Why Does My Toilet Smell When It’s Flushed?
Today we’re going to give you the low-down on smelly toilets.
Honestly, toilets are designed to handle bad smells but they’re supposed to make those bad smells go away. So when your toilet stinks all the time, something is clearly wrong. We’ve been there, it’s not nice.
almost all smelly toilets are caused by too little water in the toilet
Here are the main culprits:
- Water Evaporation: Nasty Organisms and Sewer Gas
- Pets: They Love Your Toilet Water
- Sewer Organisms: Teeny, Tiny (and Smelly) Uninvited Guests
- Clogged Drain: Giving A Home to Smelly Bacteria
- Cracked Toilet: Another Secret Home For Stinky Bacteria
Almost Always A Low Water Problem
There are a number of reasons why your toilet smells – but almost all smelly toilets are caused by too little water in the toilet causing sewer gas to seep up and into your home (pretty gross!). Read on to discover the cause and fix for these issues.

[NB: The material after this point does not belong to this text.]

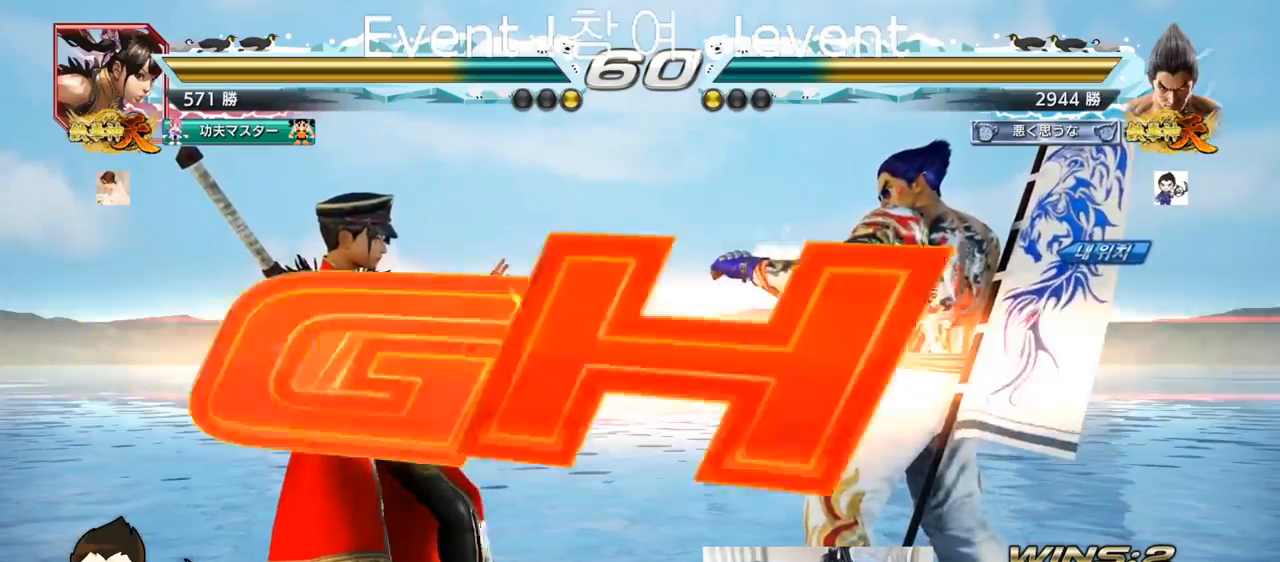
{"buttons": [], "left_stick": "right", "events": [[50, "TRIANGLE", "down"], [66, "SQUARE", "down"], [117, "TRIANGLE", "up"], [133, "SQUARE", "up"], [183, "TRIANGLE", "down"], [333, "TRIANGLE", "up"], [484, "left_stick", "right"]]}
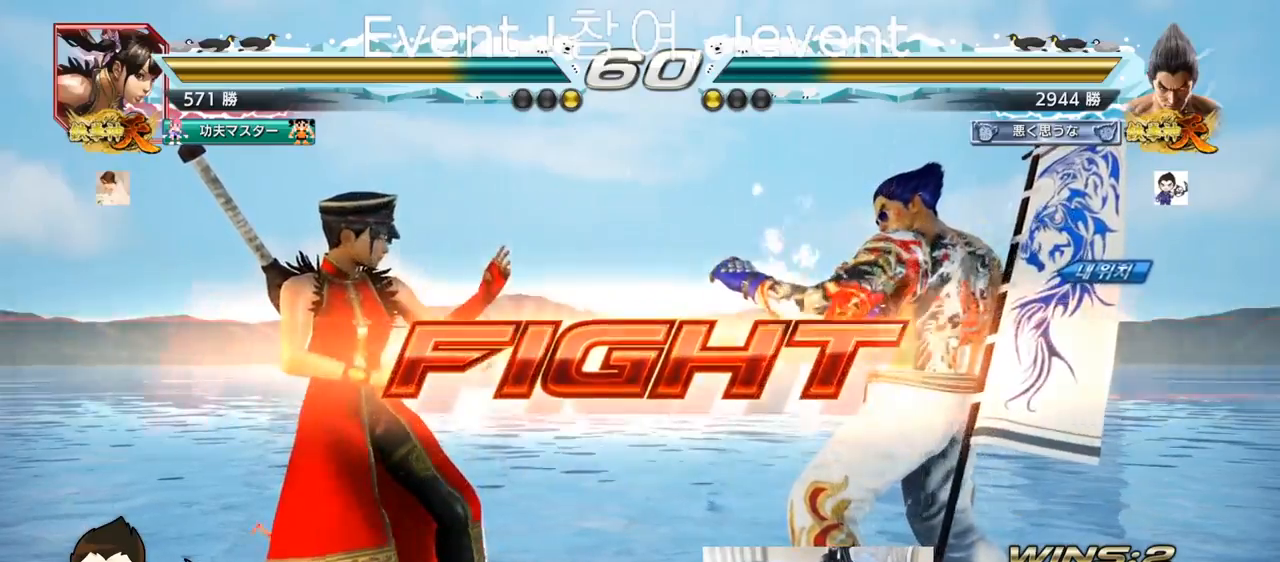
{"buttons": ["CIRCLE"], "left_stick": "center", "events": [[17, "left_stick", "center"], [100, "left_stick", "right"], [184, "left_stick", "center"], [284, "left_stick", "down"], [367, "left_stick", "center"], [417, "CIRCLE", "down"]]}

1. Water Evaporation: Nasty Organisms and Sewer Gas
This problem only really happens if you haven’t used your toilet in a long time.
Perhaps if you have a spare bathroom that doesn’t see much use you might experience this issue. What can happen is the water in the lower portion of your toilet actually evaporates. This water is intended to block the interior of your home from the sewer below, so without this water everything is seeping up into your home.
Additionally, when this water evaporates it can allow micro-organisms to grow – gross.
flush your toilet
Solution: The way to solve this problem is really simple, just flush your toilet every couple of weeks. This will replace the evaporated water and once again your home will be protected from unpleasant sewer gas.
2. Pets: They Love Your Toilet Water
Dogs (and cats) love toilet water.
It’s clean (sort of), cold, and has the illusion of running water. Plus, for bigger dogs, it’s simply more comfortable to drink from the toilet than a water dish on the floor.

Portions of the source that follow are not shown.